Et puis, il y a les habitants du village et de la ville, et, en particulier, l’une de ses figures emblématiques, Claudine Ferrachat, surnommée « la grosse Claudine » ou plus simplement «Claudine ». Elle réside à Chamoison et déteste la ville : « […] l’air que l’on y respire, le tapage des voitures, […], la hâte des gens qui se précipitent sur rien et qui bousculent le monde, les crottes des chiens, l’âme mauvaise des passants, les prix effroyables qu’on ne peut même pas discuter […]. » Profondément négative et méchante, Claudine a le verbe acéré, les paroles désagréables, et elle ne manque jamais une occasion de partager ses opinions tranchées. Son plaisir de l’anticonformisme s’exprime également avec force. Ainsi, lors de la marche blanche organisée en mémoire de l’accident survenu à Chamoison, un autocar coupé en deux par un train : « […] le village entier s’est vêtu de blanc pour faire une marche à travers les rues avec un arrêt au passage à niveau.

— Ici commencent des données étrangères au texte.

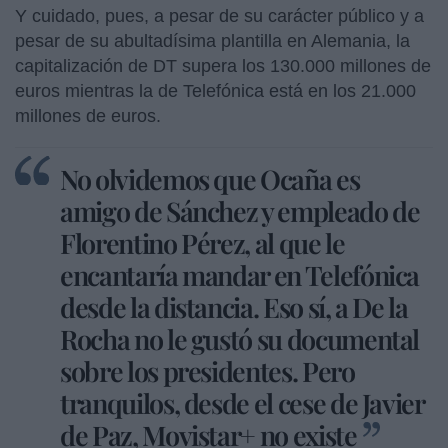
Y cuidado, pues, a pesar de su carácter público y a
pesar de su abultadísima plantilla en Alemania, la
capitalización de DT supera los 130.000 millones de
euros mientras la de Telefónica está en los 21.000
millones de euros.
No olvidemos que Ocaña es
amigo de Sánchez y empleado de
Florentino Pérez, al que le
encantaría mandar en Telefónica
desde la distancia. Eso sí, a De la
Rocha no le gustó su documental
sobre los presidentes. Pero
tranquilos, desde el cese de Javier
de Paz, Movistar+ no existe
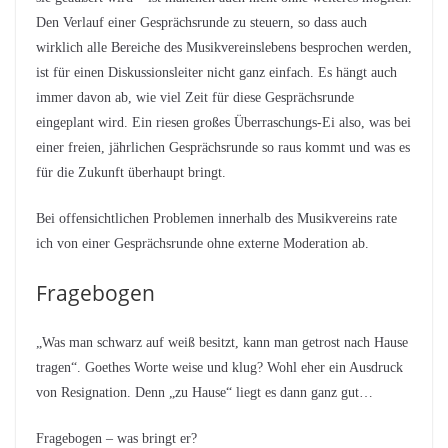
Den Verlauf einer Gesprächsrunde zu steuern, so dass auch
wirklich alle Bereiche des Musikvereinslebens besprochen werden,
ist für einen Diskussionsleiter nicht ganz einfach. Es hängt auch
immer davon ab, wie viel Zeit für diese Gesprächsrunde
eingeplant wird. Ein riesen großes Überraschungs-Ei also, was bei
einer freien, jährlichen Gesprächsrunde so raus kommt und was es
für die Zukunft überhaupt bringt.
Bei offensichtlichen Problemen innerhalb des Musikvereins rate
ich von einer Gesprächsrunde ohne externe Moderation ab.
Fragebogen
„Was man schwarz auf weiß besitzt, kann man getrost nach Hause
tragen“. Goethes Worte weise und klug? Wohl eher ein Ausdruck
von Resignation. Denn „zu Hause“ liegt es dann ganz gut…
Fragebogen – was bringt er?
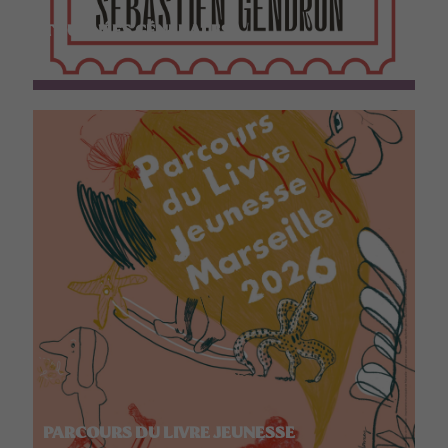
TOURNÉES GÉNÉRALES
PARCOURS DU LIVRE JEUNESSE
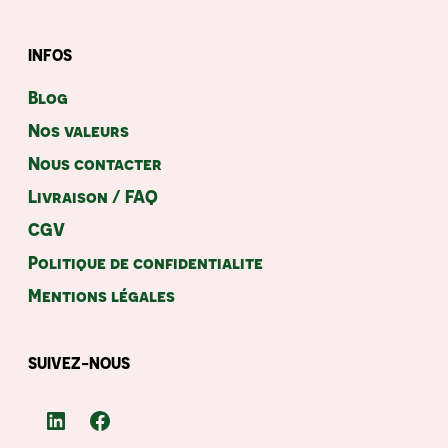
INFOS
Blog
Nos valeurs
Nous contacter
Livraison / FAQ
CGV
Politique de confidentialite
Mentions légales
SUIVEZ-NOUS
LinkedIn
Facebook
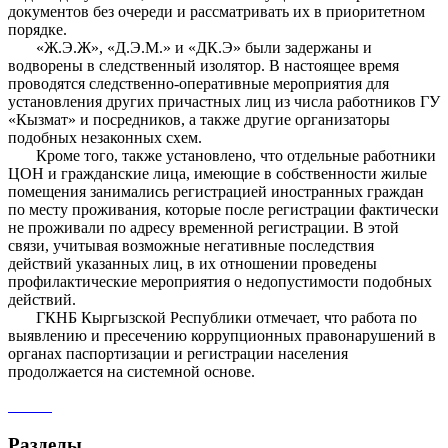
документов без очереди и рассматривать их в приоритетном
порядке.
«Ж.Э.Ж», «Д.Э.М.» и «ДК.Э» были задержаны и
водворены в следственный изолятор. В настоящее время
проводятся следственно-оперативные мероприятия для
установления других причастных лиц из числа работников ГУ
«Кызмат» и посредников, а также другие организаторы
подобных незаконных схем.
Кроме того, также установлено, что отдельные работники
ЦОН и гражданские лица, имеющие в собственности жилые
помещения занимались регистрацией иностранных граждан
по месту проживания, которые после регистрации фактически
не проживали по адресу временной регистрации. В этой
связи, учитывая возможные негативные последствия
действий указанных лиц, в их отношении проведены
профилактические мероприятия о недопустимости подобных
действий.
ГКНБ Кыргызской Республики отмечает, что работа по
выявлению и пресечению коррупционных правонарушений в
органах паспортизации и регистрации населения
продолжается на системной основе.
Разделы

Tout le monde porte un ticheurte par-dessus son pull ou sa veste, le boucher est en tablier, le curé en aube, le maire dans le costume blanc qu’il porte quand il va en croisière». Tous étaient en blanc, sauf Claudine qui, elle, « [était] en noir intégral ».

 

Parmi les autres personnages de cette fresque rurale, on trouve la veuve Wasserman qui, « […] depuis la mort de son mari, vivait seule avec son petit chien dans son garage pour ne pas salir la belle maison que son mari avait fait construire et meubler avant de disparaître ». Il y a aussi le grapheur qui, pour la quatrième fois, comparaît pour vandalisme devant le juge ; pris en flagrant délit, ce dernier lui suggère de céder sa porte de garage ornée de ses graffitis au musée d’Art moderne de la ville en lieu et place des huit mille euros d’amende. On ne saurait oublier « Le bon garçon », pour qui rien n’est plus facile que de ruiner sa mère, elle qui, « seule, assise à la table de la cuisine devant une tasse de café froid » attend la visite de son fils. « Elle ne dit rien et sa main sur ma main reste immobile. La main est déformée ; les articulations sont gonflées. La peau, tachée de mort, fait des plis et laisse ressortir le dessin des veines ». À chaque visite, il lui parle de ses difficultés financières : « […] Entre deux périodes, je fabrique du silence pour laisser s’enfoncer mon malheur dans sa chair ». […] Elle quitte ma main, se lève enfin, sans me lâcher du regard, elle ouvre le tiroir du buffet blanc, celui qui ferme à clef, elle fouille à l’aveugle et me tend une liasse de billets, sans doute préparée à l’avance ». Une fois, c’est le chauffe-eau de la douche ; une autre fois, c’est le renvoi injustifié de son poste de travail et, à chaque fois, de mensonge en tromperie, la mère remet au « bon garçon » une liasse de billets. Et ainsi de suite, jusqu’à la dernière, celle où « le bon garçon » glisse, jusqu’à l’étouffement, des petits gâteaux dans la bouche de sa mère. Mais, cette fois-ci, le tiroir est vide…

 

« Imagine Claudine » est un remarquable recueil de trente-trois nouvelles, à l’écriture sobre et percutante, qui décrit avec une précision chirurgicale un ensemble de personnages à l’aspect ordinaire. L’auteur dévoile leur vie cachée, celle qui se dissimule derrière les rideaux d’une fenêtre de maison ou dans l’ombre d’une rue mal éclairée. À lire absolument.